Peu à peu quand ceux-ci se multiplieront, le "syndicat du Forez" diminuera ses envois pour le stock de vivres, qui ne servira plus que dans des cas exceptionnels et en particulier quand un homme non secouru sera affecté nouvellement au camp.

Un stock de linge et lainage est également constitué grâce tout particulièrement à la grande générosité du "Syndicat du Forez". Le système du stock de linge a été conservé pour les raisons indiquées dans l'exposé de l'organisation des secours en France (voir article précédent).

Afin de participer aux distributions de linges et de lainages, les nécessiteux inscrits au comité n'ont qu'à présenter une demande motivée à un des délégués de leur camp, et après controle, ils voient l'objet de leur sollicitation agréé.

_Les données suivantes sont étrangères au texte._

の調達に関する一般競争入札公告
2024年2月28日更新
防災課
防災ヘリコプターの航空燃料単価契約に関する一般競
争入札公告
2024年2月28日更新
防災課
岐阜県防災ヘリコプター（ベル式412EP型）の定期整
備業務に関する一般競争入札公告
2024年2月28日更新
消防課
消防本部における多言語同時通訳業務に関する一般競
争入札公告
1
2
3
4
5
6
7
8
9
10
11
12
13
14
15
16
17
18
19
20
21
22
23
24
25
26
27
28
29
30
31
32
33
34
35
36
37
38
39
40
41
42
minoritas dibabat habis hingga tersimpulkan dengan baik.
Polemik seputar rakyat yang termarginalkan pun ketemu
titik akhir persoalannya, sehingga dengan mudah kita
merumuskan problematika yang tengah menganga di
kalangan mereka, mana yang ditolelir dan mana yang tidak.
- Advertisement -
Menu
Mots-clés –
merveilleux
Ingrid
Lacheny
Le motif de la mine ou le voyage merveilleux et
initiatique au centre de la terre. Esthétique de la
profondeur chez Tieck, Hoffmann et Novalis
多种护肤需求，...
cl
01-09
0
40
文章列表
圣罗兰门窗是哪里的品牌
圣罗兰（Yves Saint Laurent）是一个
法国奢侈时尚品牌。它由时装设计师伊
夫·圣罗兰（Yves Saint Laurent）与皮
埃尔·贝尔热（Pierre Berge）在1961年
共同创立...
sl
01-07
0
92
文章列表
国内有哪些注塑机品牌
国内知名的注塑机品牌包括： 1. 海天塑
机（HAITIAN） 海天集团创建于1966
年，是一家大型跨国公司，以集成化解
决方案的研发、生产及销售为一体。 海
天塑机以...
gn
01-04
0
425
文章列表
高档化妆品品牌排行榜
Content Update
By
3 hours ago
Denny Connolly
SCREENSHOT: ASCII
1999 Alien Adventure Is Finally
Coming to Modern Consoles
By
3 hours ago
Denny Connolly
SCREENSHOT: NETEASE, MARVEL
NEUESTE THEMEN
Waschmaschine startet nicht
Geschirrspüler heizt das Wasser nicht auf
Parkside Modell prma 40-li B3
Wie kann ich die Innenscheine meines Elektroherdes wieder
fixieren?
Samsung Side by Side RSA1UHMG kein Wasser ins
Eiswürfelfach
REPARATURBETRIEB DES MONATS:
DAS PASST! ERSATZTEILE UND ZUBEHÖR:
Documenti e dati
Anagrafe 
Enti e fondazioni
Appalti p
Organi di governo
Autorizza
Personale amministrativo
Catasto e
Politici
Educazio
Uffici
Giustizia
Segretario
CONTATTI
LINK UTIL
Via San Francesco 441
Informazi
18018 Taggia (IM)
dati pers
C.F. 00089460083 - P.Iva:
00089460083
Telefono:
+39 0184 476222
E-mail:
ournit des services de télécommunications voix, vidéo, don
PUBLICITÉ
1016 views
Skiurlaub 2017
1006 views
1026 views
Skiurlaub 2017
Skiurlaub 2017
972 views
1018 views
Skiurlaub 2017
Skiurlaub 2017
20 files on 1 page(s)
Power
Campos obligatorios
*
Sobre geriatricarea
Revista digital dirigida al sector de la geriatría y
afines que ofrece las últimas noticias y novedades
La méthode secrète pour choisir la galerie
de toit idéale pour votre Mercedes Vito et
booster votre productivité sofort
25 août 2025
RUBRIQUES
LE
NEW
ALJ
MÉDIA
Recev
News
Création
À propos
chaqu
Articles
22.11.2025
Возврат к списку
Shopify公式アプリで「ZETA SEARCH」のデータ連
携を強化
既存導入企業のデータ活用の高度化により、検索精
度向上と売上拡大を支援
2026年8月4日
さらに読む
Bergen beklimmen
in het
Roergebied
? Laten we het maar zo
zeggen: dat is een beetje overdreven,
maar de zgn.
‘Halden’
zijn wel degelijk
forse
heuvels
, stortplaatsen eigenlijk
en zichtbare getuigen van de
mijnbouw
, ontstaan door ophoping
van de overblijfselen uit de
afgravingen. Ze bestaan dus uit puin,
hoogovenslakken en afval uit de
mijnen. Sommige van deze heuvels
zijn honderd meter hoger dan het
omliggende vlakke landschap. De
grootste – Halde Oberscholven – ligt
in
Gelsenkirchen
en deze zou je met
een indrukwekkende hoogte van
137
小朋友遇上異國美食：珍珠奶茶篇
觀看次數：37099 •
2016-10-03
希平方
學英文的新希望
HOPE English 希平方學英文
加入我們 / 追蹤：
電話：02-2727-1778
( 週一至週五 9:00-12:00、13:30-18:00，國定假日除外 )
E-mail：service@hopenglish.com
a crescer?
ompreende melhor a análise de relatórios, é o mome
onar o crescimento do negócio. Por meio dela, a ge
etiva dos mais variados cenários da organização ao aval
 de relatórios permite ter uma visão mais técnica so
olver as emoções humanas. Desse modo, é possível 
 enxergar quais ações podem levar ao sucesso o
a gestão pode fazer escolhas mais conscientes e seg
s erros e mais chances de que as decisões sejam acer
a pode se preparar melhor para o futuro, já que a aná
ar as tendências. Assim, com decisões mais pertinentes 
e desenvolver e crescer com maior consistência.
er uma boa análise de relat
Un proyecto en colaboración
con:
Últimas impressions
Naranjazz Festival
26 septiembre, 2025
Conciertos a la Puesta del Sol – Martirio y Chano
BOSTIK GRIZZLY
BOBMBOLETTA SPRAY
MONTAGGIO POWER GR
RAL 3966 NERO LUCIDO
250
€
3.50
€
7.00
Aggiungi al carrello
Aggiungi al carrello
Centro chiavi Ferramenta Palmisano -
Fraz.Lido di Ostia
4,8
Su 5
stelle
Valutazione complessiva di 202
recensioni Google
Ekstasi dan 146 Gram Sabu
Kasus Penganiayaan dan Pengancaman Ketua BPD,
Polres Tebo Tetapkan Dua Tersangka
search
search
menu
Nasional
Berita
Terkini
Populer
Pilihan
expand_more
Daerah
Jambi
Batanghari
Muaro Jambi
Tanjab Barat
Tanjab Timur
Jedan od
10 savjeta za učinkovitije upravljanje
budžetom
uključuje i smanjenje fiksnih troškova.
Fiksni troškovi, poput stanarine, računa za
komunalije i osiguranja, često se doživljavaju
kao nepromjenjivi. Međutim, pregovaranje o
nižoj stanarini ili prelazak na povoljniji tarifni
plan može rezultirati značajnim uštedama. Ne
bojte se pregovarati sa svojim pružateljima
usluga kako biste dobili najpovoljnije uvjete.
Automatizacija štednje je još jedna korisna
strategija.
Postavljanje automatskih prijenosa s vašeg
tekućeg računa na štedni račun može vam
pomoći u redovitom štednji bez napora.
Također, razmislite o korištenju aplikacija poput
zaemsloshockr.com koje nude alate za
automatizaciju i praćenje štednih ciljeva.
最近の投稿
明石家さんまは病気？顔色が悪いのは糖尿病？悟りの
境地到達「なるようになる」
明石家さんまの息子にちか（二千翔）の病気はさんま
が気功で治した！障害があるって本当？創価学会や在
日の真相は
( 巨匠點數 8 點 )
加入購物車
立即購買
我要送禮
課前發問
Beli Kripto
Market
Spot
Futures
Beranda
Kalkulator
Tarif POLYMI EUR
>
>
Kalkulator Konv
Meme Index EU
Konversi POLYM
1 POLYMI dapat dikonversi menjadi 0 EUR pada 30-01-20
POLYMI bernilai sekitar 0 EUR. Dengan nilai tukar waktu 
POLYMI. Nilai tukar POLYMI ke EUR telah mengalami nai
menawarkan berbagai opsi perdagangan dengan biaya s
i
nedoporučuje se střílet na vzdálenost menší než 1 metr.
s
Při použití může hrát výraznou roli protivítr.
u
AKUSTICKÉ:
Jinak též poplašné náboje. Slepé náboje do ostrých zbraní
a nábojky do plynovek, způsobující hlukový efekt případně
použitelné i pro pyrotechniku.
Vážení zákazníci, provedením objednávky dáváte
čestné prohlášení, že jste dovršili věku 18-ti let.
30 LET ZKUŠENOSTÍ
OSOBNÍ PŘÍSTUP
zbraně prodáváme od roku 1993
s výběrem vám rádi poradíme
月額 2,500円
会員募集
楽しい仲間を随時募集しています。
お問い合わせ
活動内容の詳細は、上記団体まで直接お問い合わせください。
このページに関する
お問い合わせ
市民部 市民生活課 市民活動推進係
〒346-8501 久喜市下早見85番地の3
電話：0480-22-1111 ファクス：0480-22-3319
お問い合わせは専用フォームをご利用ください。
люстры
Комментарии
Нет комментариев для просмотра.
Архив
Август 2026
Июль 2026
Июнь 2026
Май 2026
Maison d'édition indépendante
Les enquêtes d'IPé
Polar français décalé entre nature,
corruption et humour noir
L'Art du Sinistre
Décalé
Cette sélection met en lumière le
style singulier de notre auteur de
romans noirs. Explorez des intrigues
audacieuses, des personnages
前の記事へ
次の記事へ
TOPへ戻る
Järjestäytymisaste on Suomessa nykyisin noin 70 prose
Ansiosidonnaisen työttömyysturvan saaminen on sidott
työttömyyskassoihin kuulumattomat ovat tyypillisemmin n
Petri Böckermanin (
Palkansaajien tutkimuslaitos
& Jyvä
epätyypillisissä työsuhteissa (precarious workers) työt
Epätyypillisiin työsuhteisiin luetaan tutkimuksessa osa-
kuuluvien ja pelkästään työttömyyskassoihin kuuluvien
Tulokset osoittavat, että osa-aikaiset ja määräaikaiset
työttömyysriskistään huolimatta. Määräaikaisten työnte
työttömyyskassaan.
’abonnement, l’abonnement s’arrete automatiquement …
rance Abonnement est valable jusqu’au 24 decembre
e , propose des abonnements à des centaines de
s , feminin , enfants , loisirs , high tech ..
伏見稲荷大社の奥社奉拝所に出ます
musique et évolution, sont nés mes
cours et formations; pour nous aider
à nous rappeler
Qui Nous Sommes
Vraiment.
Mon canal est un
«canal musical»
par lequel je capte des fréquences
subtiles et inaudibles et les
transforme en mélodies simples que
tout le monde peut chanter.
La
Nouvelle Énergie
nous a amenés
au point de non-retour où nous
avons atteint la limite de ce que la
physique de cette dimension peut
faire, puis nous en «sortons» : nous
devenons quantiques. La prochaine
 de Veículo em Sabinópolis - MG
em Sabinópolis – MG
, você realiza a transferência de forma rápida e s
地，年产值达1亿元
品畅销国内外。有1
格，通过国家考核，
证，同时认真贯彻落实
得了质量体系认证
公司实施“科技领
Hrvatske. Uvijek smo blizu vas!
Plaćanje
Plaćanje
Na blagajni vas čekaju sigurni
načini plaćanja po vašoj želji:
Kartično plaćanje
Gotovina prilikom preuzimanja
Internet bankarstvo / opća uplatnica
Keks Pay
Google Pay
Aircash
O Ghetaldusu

Les prisonniers du camp actuellement "aux Arbeit Kommandos" peuvent aussi profiter du stock, a cet effet, une circulaire explicative va leur être envoyée. Les demandes de ces hommes, en linge et en lainages doivent être visées par deux sous-officiers Français de leur Kommando pour qu'elle soit immédiatement accordée dans la mesure du possible.

En ce qui concerne les vêtements, le comité a remis aux autorités allemandes, la liste des nécessiteux actuellement au camp ayant besoin de manteaux, vestes ou pantalons. D'autre part pour les demandes d'uniformes ou de fractions d'uniformes, les sociétés françaises nous font savoir que chaque prisonnier individuellement doit adresser une demande à la préfecture de son département par l'intermédiaire du délégué de leur compagnie; Pour ce cas, comme dans tous les autres, désormais le comité ne s'occupe que des nécessiteux.

L'organisation intérieure du comité de secours est des plus simples.

Une secrétariat assure les services de l'administration et de la correspondance avec les comités, et oeuvres de secours des différentes nationalités.

Un exemplaire de fiches individuelles reste au secrétariat. Elles sont continuellement mises à jour et indique ce que chaque nécessiteux possède, ses besoins en vivres et vêtements, tous les renseignements concernant les colis et mandats qu'il reçoit, noms et adresses des personnes ou sociétés le secourant, etc...

Ces fiches permettent un contrôle facile et continuel.